The world of joint ventures is changing as healthcare trends toward higher quality outcomes at lower costs.
A panel of ASC industry leaders discussed the evolution of physician-hospital joint ventures at Becker's Hospital Review 7th Annual Meeting on April 28. Within the last 10 years, some hospitals have starting seeing ASCs as a prime avenue to save money by moving lower acuity cases to the outpatient setting. "There are some health systems that have seen ASCs as an effective strategy," says Luke Lambert, CFA, CASC, CEO of Ambulatory Surgery Centers of America. "They are a tool used opportunistically to address certain issues including capacity."
Hospitals can accrue substantial cost savings by moving surgeries to the outpatient setting, but this approach has met some resistance. Jeff Simmons, chief development officer at Regent Surgical Health, explained joint ventures between hospitals and physicians were not plausible when he first joined Regent, and it took the company almost seven years for such ventures to truly start gaining traction. Smaller health systems may be stark adversaries who view ASCs as a competitor rather than an asset.
"We found the larger the health system, they more prominent position they have in the community," Mr. Simmons says. "They will want to move lower acuity cases into ASCs." Larger health system often may view ASCs as a part of their overall cost-saving strategy as ASCs will save hospitals both operating room time and capacity.

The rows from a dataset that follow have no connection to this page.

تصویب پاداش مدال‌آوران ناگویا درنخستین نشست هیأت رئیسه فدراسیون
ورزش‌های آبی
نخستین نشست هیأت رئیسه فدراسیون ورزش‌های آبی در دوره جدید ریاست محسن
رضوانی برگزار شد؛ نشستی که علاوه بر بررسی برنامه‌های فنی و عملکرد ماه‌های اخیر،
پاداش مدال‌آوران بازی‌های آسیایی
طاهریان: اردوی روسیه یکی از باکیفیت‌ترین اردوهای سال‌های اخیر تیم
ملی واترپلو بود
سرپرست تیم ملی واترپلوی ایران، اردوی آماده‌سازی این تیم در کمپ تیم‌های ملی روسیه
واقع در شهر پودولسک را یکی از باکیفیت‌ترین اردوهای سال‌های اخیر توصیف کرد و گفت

For successful joint ventures, alignment between both parties is essential to reap the full benefit a partnership offers.
"I am seeing quite favorable alignment from both parties. The health system gets to expand their footprint and become more aligned with a productive physician base," said Vince Kickirillo, CFA, CVA, managing director of VMG Health. "Physician groups can get better contract rates so they can focus on performing surgeries rather than dealing with the business side and reimbursement pressures which are first and foremost in the industry."
Successful hospital-physician joint ventures thrive due to strong physician practices combined with effective payer contracting. ASCs look to hospitals to improve their contracts, as hospital reimbursement is slightly improving and ASC reimbursement dwindles. Mr. Lambert explained a high case volume in combination with a solid contract with payers will ensure a joint venture's success.
Planning ahead is essential, especially when negotiating with payers on rates. Health system executives who engage in discussions with payers prior to joint venturing with a surgery center on why they are transitioning cases to the outpatient setting will likely receive better rates than those who buy the ASC prior to negotiations. An ASC partnership is an economic decision for the hospital and its effect on payers must be weighed carefully. If payers can see tangible savings from an ASC, the hospital will likely receive better rates.
Technological advancements allow ASCs to perform higher acuity cases, which present health systems an opportunity. Rather than taking cases from their own ORs, health systems can drive higher acuity cases out of their competitor's OR rooms, making the ASC attractive to payers.
"There is an interesting thing happening where some payers are taking a very forward view. They are setting up incentives for physicians to take cases in what I call a quality narrow network of facilities," Mr. Lambert explains. "Historically, while health systems have had concerns about costs, it hasn't been overwhelming imperative. As cases get steered away from hospitals, those costs will become imperative."